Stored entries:
----
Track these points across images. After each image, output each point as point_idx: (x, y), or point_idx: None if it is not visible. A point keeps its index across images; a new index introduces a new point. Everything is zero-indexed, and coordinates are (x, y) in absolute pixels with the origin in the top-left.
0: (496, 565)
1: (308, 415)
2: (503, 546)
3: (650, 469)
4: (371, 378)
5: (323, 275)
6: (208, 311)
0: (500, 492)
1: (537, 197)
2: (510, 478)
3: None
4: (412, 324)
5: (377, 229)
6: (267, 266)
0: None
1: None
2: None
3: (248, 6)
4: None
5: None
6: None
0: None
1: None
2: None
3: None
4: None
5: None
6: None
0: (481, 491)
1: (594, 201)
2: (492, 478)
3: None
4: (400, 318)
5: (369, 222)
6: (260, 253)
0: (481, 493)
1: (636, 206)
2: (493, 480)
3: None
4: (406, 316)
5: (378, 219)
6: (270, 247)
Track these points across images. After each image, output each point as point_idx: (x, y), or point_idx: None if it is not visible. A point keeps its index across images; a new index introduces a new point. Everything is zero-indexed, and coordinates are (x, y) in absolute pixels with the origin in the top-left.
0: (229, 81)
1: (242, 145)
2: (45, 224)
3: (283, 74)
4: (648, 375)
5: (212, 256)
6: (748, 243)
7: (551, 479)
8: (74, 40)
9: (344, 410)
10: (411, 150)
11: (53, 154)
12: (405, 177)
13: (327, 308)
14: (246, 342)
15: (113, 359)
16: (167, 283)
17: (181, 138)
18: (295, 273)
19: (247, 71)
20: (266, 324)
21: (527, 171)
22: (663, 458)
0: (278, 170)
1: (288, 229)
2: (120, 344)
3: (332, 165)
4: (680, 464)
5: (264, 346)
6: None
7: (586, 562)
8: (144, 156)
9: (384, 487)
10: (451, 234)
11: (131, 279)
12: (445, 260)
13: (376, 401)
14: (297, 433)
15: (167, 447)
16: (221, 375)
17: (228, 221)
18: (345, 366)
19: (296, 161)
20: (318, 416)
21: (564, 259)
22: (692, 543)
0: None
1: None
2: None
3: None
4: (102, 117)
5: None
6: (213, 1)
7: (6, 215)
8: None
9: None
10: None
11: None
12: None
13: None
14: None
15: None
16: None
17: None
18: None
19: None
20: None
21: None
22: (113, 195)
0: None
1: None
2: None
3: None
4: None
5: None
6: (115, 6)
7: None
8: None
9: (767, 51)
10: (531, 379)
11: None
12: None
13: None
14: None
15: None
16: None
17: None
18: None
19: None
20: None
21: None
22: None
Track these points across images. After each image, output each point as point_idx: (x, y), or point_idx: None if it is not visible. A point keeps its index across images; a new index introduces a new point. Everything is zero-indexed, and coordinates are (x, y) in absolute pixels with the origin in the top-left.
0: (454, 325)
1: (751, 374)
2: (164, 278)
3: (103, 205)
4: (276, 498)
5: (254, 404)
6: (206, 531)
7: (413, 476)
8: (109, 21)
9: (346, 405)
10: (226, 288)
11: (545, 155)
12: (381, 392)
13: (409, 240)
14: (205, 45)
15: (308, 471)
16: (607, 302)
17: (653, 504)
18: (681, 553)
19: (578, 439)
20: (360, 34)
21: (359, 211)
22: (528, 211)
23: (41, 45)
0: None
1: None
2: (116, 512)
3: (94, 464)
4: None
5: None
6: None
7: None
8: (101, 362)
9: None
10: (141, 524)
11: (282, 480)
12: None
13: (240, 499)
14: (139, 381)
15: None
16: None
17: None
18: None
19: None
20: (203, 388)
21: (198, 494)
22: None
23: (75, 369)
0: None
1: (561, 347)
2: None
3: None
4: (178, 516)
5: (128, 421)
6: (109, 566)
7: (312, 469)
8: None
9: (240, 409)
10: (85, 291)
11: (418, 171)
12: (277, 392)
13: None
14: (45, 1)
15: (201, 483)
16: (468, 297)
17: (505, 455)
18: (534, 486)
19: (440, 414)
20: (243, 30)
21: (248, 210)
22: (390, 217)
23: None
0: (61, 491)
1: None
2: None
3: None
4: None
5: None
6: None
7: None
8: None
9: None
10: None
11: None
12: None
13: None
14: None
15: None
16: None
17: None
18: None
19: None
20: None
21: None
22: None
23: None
----
What to do:
Retype every line of the records above with no changes at all.

Task response:
Track these points across images. After each image, output each point as point_idx: (x, y), or point_idx: None if it is not visible. A point keeps its index across images; a new index introduces a new point. Everything is zero-indexed, and coordinates are (x, y) in absolute pixels with the origin in the top-left.
0: (496, 565)
1: (308, 415)
2: (503, 546)
3: (650, 469)
4: (371, 378)
5: (323, 275)
6: (208, 311)
0: (500, 492)
1: (537, 197)
2: (510, 478)
3: None
4: (412, 324)
5: (377, 229)
6: (267, 266)
0: None
1: None
2: None
3: (248, 6)
4: None
5: None
6: None
0: None
1: None
2: None
3: None
4: None
5: None
6: None
0: (481, 491)
1: (594, 201)
2: (492, 478)
3: None
4: (400, 318)
5: (369, 222)
6: (260, 253)
0: (481, 493)
1: (636, 206)
2: (493, 480)
3: None
4: (406, 316)
5: (378, 219)
6: (270, 247)
Track these points across images. After each image, output each point as point_idx: (x, y), or point_idx: None if it is not visible. A point keeps its index across images; a new index introduces a new point. Everything is zero-indexed, and coordinates are (x, y) in absolute pixels with the origin in the top-left.
0: (229, 81)
1: (242, 145)
2: (45, 224)
3: (283, 74)
4: (648, 375)
5: (212, 256)
6: (748, 243)
7: (551, 479)
8: (74, 40)
9: (344, 410)
10: (411, 150)
11: (53, 154)
12: (405, 177)
13: (327, 308)
14: (246, 342)
15: (113, 359)
16: (167, 283)
17: (181, 138)
18: (295, 273)
19: (247, 71)
20: (266, 324)
21: (527, 171)
22: (663, 458)
0: (278, 170)
1: (288, 229)
2: (120, 344)
3: (332, 165)
4: (680, 464)
5: (264, 346)
6: None
7: (586, 562)
8: (144, 156)
9: (384, 487)
10: (451, 234)
11: (131, 279)
12: (445, 260)
13: (376, 401)
14: (297, 433)
15: (167, 447)
16: (221, 375)
17: (228, 221)
18: (345, 366)
19: (296, 161)
20: (318, 416)
21: (564, 259)
22: (692, 543)
0: None
1: None
2: None
3: None
4: (102, 117)
5: None
6: (213, 1)
7: (6, 215)
8: None
9: None
10: None
11: None
12: None
13: None
14: None
15: None
16: None
17: None
18: None
19: None
20: None
21: None
22: (113, 195)
0: None
1: None
2: None
3: None
4: None
5: None
6: (115, 6)
7: None
8: None
9: (767, 51)
10: (531, 379)
11: None
12: None
13: None
14: None
15: None
16: None
17: None
18: None
19: None
20: None
21: None
22: None
Track these points across images. After each image, output each point as point_idx: (x, y), or point_idx: None if it is not visible. A point keeps its index across images; a new index introduces a new point. Everything is zero-indexed, and coordinates are (x, y) in absolute pixels with the origin in the top-left.
0: (454, 325)
1: (751, 374)
2: (164, 278)
3: (103, 205)
4: (276, 498)
5: (254, 404)
6: (206, 531)
7: (413, 476)
8: (109, 21)
9: (346, 405)
10: (226, 288)
11: (545, 155)
12: (381, 392)
13: (409, 240)
14: (205, 45)
15: (308, 471)
16: (607, 302)
17: (653, 504)
18: (681, 553)
19: (578, 439)
20: (360, 34)
21: (359, 211)
22: (528, 211)
23: (41, 45)
0: None
1: None
2: (116, 512)
3: (94, 464)
4: None
5: None
6: None
7: None
8: (101, 362)
9: None
10: (141, 524)
11: (282, 480)
12: None
13: (240, 499)
14: (139, 381)
15: None
16: None
17: None
18: None
19: None
20: (203, 388)
21: (198, 494)
22: None
23: (75, 369)
0: None
1: (561, 347)
2: None
3: None
4: (178, 516)
5: (128, 421)
6: (109, 566)
7: (312, 469)
8: None
9: (240, 409)
10: (85, 291)
11: (418, 171)
12: (277, 392)
13: None
14: (45, 1)
15: (201, 483)
16: (468, 297)
17: (505, 455)
18: (534, 486)
19: (440, 414)
20: (243, 30)
21: (248, 210)
22: (390, 217)
23: None
0: (61, 491)
1: None
2: None
3: None
4: None
5: None
6: None
7: None
8: None
9: None
10: None
11: None
12: None
13: None
14: None
15: None
16: None
17: None
18: None
19: None
20: None
21: None
22: None
23: None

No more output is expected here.